The Hel peninsula is a 35 kilometre long sand bar separating the Bay of Puck from the Baltic Sea. It was once a chain of islands that formed a strip of land only during summer months, busy for countless generations with only the herring trade. A road and a railroad run along the peninsula from the mainland to the town located at the furthest easterly point, Hel, where ferries arrive from the Tri-cities. In the period between the two world wars, after Hel became part of Poland, it became a popular spot for artists, writers, politicians and the nouveau riche. During World War II, the Kreigsmarine used it as a training ground for their U-Boats crews, then the Polish Navy up until the mid-1990’s.
Posters around the town advertise a forthcoming tourist attraction – a re-enactment of the Normandy D-Day landings later in the month. It seems to be an annual event. The harbour is lined with bars and stalls with tourist bric-a-brac, seashells galore, coloured sand in jars, fluffy seal soft toys. Fake miniature pirate ships offer short trips around the peninsula. One of them has a very convincing one-armed pirate, who is successful in good humouredly press-ganging people on board his particular vessel. The sun is shining, but storm clouds quickly bring a heavy downpour, and we rush for cover into a small café for a bowl of soup. The rain drenches the t-shirt vendors.
The main street runs parallel to the shore, with all manner of street traders, restuarants, arcades full of sea-themed trinkets, some restored fisherman’s cottages, some bed and breakfast accommodation that looks more like a prison or reformatory. There’s a summer season of theatre in the fire station – Teatr w Remizie. Photographs from a performance by actor Marcin Kwaśny hang on a line outside a 15th century church which functions as a local museum and has boats in the churchyard. There is also the Fokarium, an aquarium with only seals, run by the Institute of Oceanography at Gdańsk University, with the aim of restoration and protection of the colony of gray seals in the Southern Baltic. At one end of the main street is the railway station, crowded with tourists at the end of their vacation, bags piled high. At the other end, the road simply peters out into a forest trail, which soon leads to the sand dunes.
The last thing we expected to see here is a friend organising a promotional tour for a boutique whose prime target audience is 15 year old girls. There’s a big tent on the pavement, selling clothes at special discount, and a DJ and a group of dancers out front demonstrating salsa and reggaeton. The dancers have been recruited from Warsaw dance schools. A boy in a Newcastle United football shirt squats at the front and studiously watches every move. (There are a lot of Poles here wearing English football team shirts.) Later, after some dance competitions with the growing audience, they will take a bus down to the other end of the street, throwing out footballs and prancing cheerleaders to promote the boutique. Why they want to throw footballs is not clear to me, except for the obvious fact that Hel is populated by visiting fans of the beautiful game.

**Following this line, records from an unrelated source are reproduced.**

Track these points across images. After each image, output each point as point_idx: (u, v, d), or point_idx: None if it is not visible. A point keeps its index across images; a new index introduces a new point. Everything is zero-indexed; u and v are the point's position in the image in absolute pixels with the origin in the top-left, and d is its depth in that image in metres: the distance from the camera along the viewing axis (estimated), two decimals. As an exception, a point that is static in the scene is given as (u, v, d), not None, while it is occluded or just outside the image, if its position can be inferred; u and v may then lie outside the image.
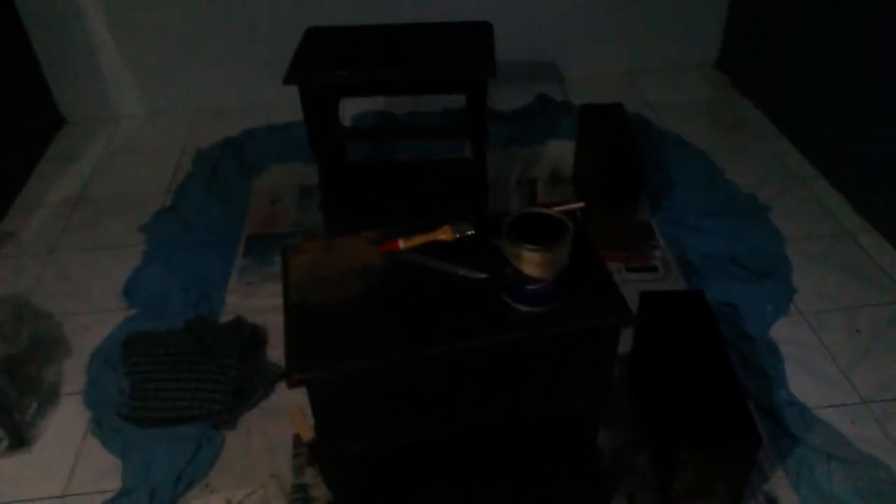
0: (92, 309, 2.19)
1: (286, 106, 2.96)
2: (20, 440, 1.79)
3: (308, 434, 1.74)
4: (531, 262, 1.17)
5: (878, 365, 1.89)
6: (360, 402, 1.24)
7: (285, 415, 1.82)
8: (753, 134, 2.85)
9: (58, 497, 1.69)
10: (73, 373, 1.98)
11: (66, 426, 1.84)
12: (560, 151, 2.74)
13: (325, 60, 2.07)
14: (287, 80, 1.97)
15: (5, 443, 1.77)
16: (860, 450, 1.69)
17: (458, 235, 1.37)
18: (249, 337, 1.99)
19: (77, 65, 3.01)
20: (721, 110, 3.01)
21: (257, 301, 2.16)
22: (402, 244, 1.36)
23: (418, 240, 1.36)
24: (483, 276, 1.28)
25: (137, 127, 3.12)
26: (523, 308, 1.22)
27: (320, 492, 1.65)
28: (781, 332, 1.99)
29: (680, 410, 1.50)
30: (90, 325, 2.12)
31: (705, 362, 1.56)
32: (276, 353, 1.99)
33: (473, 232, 1.37)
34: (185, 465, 1.71)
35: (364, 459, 1.37)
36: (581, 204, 1.43)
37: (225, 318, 2.10)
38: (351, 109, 3.01)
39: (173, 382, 1.83)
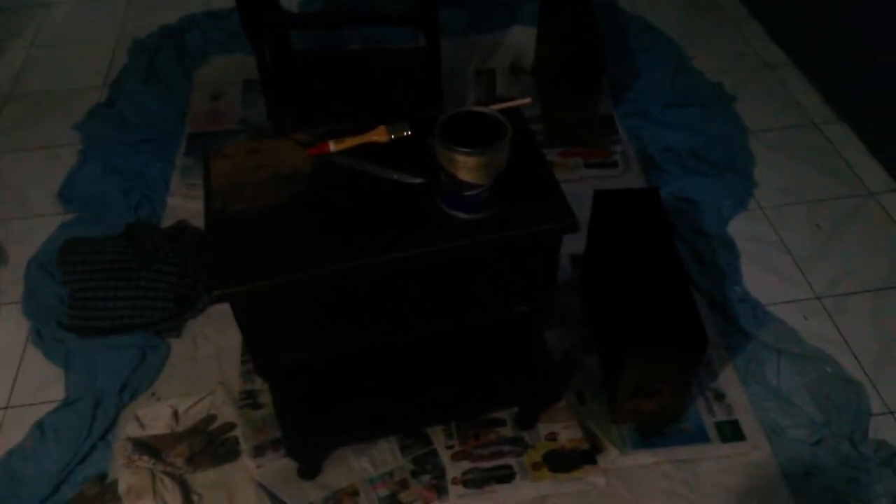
0: (27, 214, 2.09)
1: (227, -11, 2.77)
2: (-43, 352, 1.74)
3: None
4: (465, 167, 1.09)
5: (835, 260, 1.88)
6: (288, 315, 1.18)
7: (233, 321, 1.78)
8: (725, 18, 2.70)
9: (1, 408, 1.65)
10: (10, 282, 1.90)
11: (5, 337, 1.79)
12: (521, 39, 2.59)
13: None
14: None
15: (-59, 355, 1.72)
16: (811, 345, 1.70)
17: (392, 137, 1.28)
18: (192, 241, 1.91)
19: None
20: (693, -9, 2.84)
21: (201, 204, 2.05)
22: (332, 146, 1.26)
23: (350, 142, 1.27)
24: (419, 181, 1.20)
25: (68, 14, 2.88)
26: (460, 215, 1.15)
27: (268, 397, 1.63)
28: (739, 227, 1.95)
29: (627, 311, 1.47)
30: (27, 231, 2.03)
31: (656, 262, 1.53)
32: (221, 257, 1.92)
33: (410, 133, 1.28)
34: (130, 374, 1.67)
35: (302, 369, 1.34)
36: (527, 100, 1.33)
37: (167, 221, 2.01)
38: (296, -7, 2.81)
39: (112, 291, 1.76)
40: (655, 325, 1.43)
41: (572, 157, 2.16)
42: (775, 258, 1.88)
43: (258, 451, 1.54)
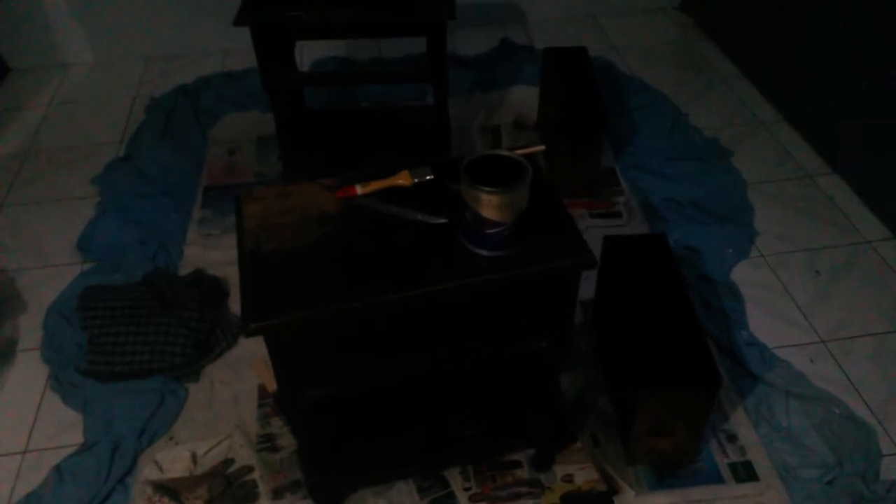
0: (45, 263, 2.13)
1: (242, 52, 2.89)
2: (-25, 398, 1.75)
3: (273, 384, 1.73)
4: (489, 205, 1.15)
5: (837, 305, 1.93)
6: (318, 349, 1.22)
7: (249, 367, 1.81)
8: (717, 77, 2.83)
9: (19, 453, 1.66)
10: (28, 329, 1.93)
11: (24, 383, 1.80)
12: (524, 97, 2.70)
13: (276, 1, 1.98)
14: (238, 21, 1.89)
15: (-40, 401, 1.74)
16: (818, 387, 1.73)
17: (416, 180, 1.34)
18: (210, 289, 1.95)
19: (21, 10, 2.86)
20: (685, 53, 2.98)
21: (218, 253, 2.11)
22: (359, 190, 1.32)
23: (376, 185, 1.33)
24: (442, 220, 1.26)
25: (86, 75, 2.99)
26: (483, 252, 1.20)
27: (286, 440, 1.64)
28: (742, 274, 2.01)
29: (640, 351, 1.51)
30: (44, 280, 2.07)
31: (666, 304, 1.57)
32: (237, 305, 1.94)
33: (432, 177, 1.34)
34: (149, 419, 1.69)
35: (327, 406, 1.36)
36: (541, 147, 1.41)
37: (184, 270, 2.06)
38: (311, 55, 2.93)
39: (132, 336, 1.79)
40: (668, 364, 1.47)
41: (577, 208, 2.23)
42: (779, 303, 1.93)
43: (277, 494, 1.55)
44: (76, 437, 1.67)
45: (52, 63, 3.01)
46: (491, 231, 1.18)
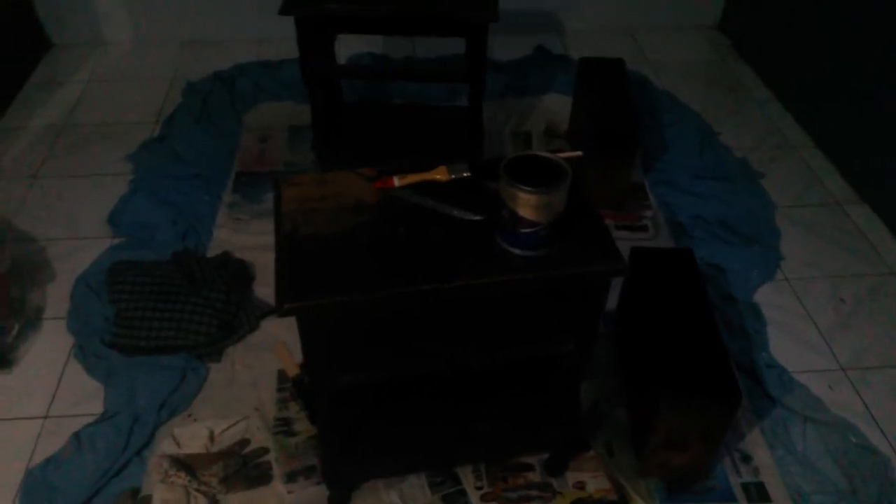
0: (76, 235, 2.16)
1: (276, 42, 2.93)
2: (1, 361, 1.78)
3: (293, 370, 1.75)
4: (527, 205, 1.16)
5: (858, 334, 1.92)
6: (348, 335, 1.24)
7: (270, 351, 1.82)
8: (749, 98, 2.83)
9: (40, 417, 1.68)
10: (56, 298, 1.96)
11: (48, 350, 1.83)
12: (556, 106, 2.72)
13: None
14: (283, 10, 1.92)
15: (-14, 363, 1.77)
16: (836, 414, 1.73)
17: (453, 176, 1.36)
18: (237, 272, 1.97)
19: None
20: (719, 73, 2.98)
21: (245, 238, 2.14)
22: (396, 181, 1.34)
23: (413, 178, 1.35)
24: (477, 217, 1.27)
25: (125, 55, 3.04)
26: (517, 252, 1.22)
27: (303, 426, 1.66)
28: (766, 296, 2.01)
29: (662, 363, 1.51)
30: (74, 251, 2.10)
31: (690, 320, 1.58)
32: (262, 290, 1.98)
33: (469, 174, 1.36)
34: (170, 394, 1.71)
35: (351, 393, 1.38)
36: (579, 153, 1.42)
37: (212, 252, 2.08)
38: (347, 50, 2.96)
39: (158, 312, 1.81)
40: (689, 377, 1.47)
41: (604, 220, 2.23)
42: (800, 328, 1.93)
43: (290, 478, 1.57)
44: (97, 407, 1.70)
45: (93, 41, 3.06)
46: (527, 231, 1.19)
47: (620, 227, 2.22)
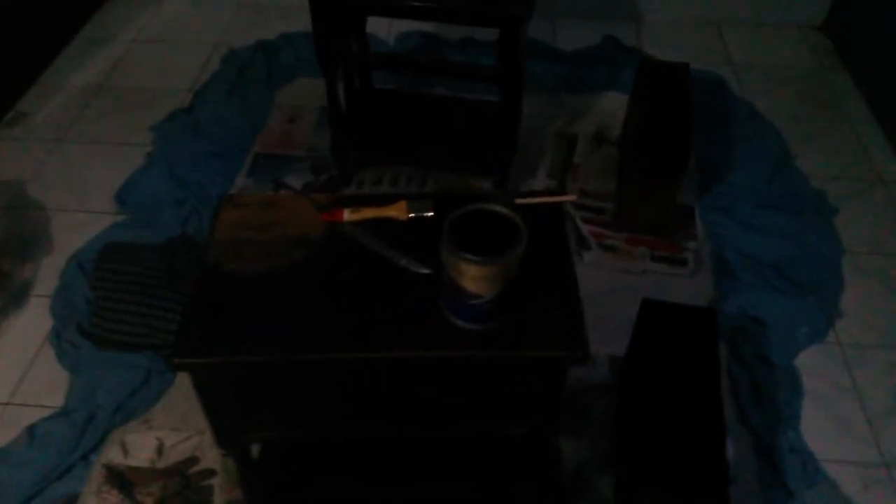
0: (84, 208, 2.12)
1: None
2: (-22, 337, 1.76)
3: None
4: (468, 275, 0.97)
5: (916, 422, 1.62)
6: (256, 394, 1.09)
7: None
8: (843, 116, 2.45)
9: (1, 404, 1.65)
10: (48, 275, 1.92)
11: (27, 330, 1.79)
12: (614, 106, 2.44)
13: None
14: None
15: (-36, 338, 1.75)
16: (865, 522, 1.46)
17: (412, 215, 1.17)
18: (226, 267, 1.87)
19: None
20: (814, 82, 2.60)
21: (247, 227, 2.02)
22: (347, 215, 1.17)
23: (367, 213, 1.18)
24: (426, 271, 1.09)
25: (176, 14, 2.95)
26: (460, 323, 1.03)
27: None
28: (810, 361, 1.73)
29: (650, 449, 1.30)
30: (79, 225, 2.05)
31: (694, 400, 1.35)
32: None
33: (432, 214, 1.17)
34: (129, 395, 1.64)
35: (274, 444, 1.25)
36: (571, 197, 1.21)
37: (209, 241, 1.99)
38: (399, 26, 2.77)
39: (133, 305, 1.74)
40: (674, 474, 1.25)
41: (639, 246, 1.99)
42: (844, 407, 1.64)
43: (230, 508, 1.47)
44: (59, 399, 1.65)
45: (150, -4, 3.00)
46: (468, 302, 1.00)
47: (656, 258, 1.97)
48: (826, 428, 1.60)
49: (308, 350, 1.01)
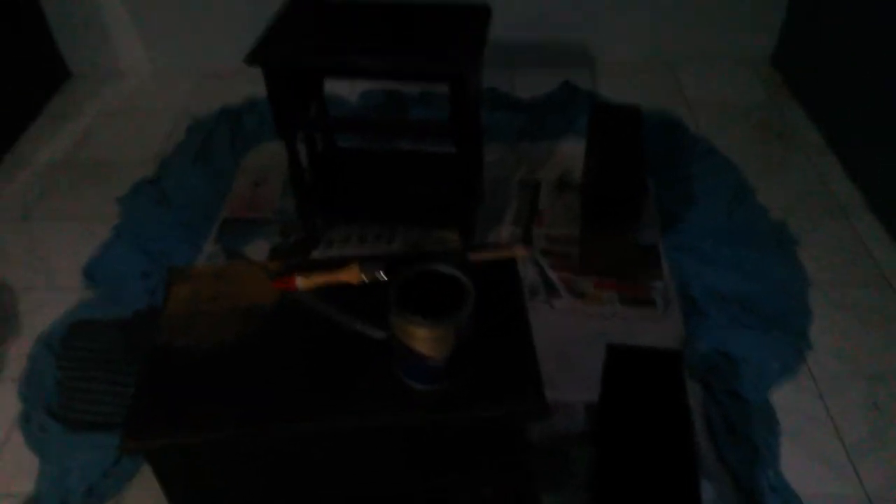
0: (53, 285, 2.10)
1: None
2: (-56, 427, 1.72)
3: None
4: (417, 338, 0.97)
5: (894, 451, 1.61)
6: (213, 471, 1.08)
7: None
8: (799, 147, 2.50)
9: (-31, 495, 1.61)
10: (16, 355, 1.89)
11: (-3, 414, 1.77)
12: (574, 151, 2.47)
13: (296, 39, 1.86)
14: (249, 60, 1.79)
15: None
16: (849, 557, 1.44)
17: (365, 279, 1.18)
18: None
19: (81, 14, 2.88)
20: (767, 116, 2.66)
21: (216, 295, 2.01)
22: (299, 283, 1.17)
23: (320, 279, 1.18)
24: (381, 335, 1.09)
25: (140, 85, 2.99)
26: (414, 385, 1.03)
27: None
28: (784, 396, 1.72)
29: (628, 499, 1.28)
30: (47, 303, 2.03)
31: (665, 446, 1.34)
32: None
33: (385, 278, 1.18)
34: (101, 477, 1.60)
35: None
36: (524, 252, 1.22)
37: (177, 311, 1.97)
38: (362, 85, 2.81)
39: (101, 384, 1.72)
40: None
41: (606, 290, 1.99)
42: (822, 440, 1.64)
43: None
44: (29, 486, 1.61)
45: (110, 70, 3.03)
46: (421, 364, 1.00)
47: (625, 301, 1.97)
48: (806, 463, 1.59)
49: (262, 425, 1.00)
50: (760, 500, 1.52)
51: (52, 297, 2.05)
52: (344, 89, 2.76)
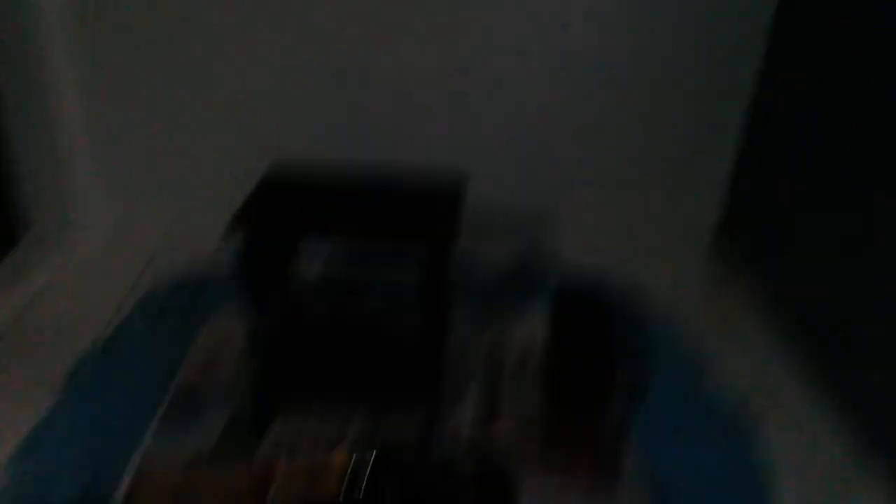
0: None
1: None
2: None
3: None
4: None
5: None
6: None
7: None
8: (744, 333, 2.56)
9: None
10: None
11: None
12: (535, 328, 2.48)
13: (274, 214, 1.94)
14: (228, 236, 1.86)
15: None
16: None
17: None
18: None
19: (45, 167, 2.88)
20: (714, 297, 2.74)
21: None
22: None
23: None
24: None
25: (90, 256, 2.93)
26: None
27: None
28: None
29: None
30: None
31: None
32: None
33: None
34: None
35: None
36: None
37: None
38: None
39: None
40: None
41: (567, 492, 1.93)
42: None
43: None
44: None
45: (73, 226, 2.99)
46: None
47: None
48: None
49: None
50: None
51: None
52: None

Inside the tent is one of the stars of a Polish primetime TV comedy series, Aleksandra (Ola) Szwed. She is signing autographs in the tent, while some dancers gyrate on tables above her, and people snap up fashion bargains. As a child actress, she starred in Foster Family/Rodzina Zastępcza, which ran for over 10 years. More recently she has starred in various TV talent shows of the singing and dancing on ice variety. She came runner up in the Polish competition to choose their last Eurovision entry and posed for the August issue of Playboy. Today, she’s an essential ingredient of this promotional tour.
Ah, here comes a classic batucada tune. Our friend keeps her large dark glasses on, as if she hopes not to be recognised. Today, Hel, tomorrow Władysławowo, she sighs.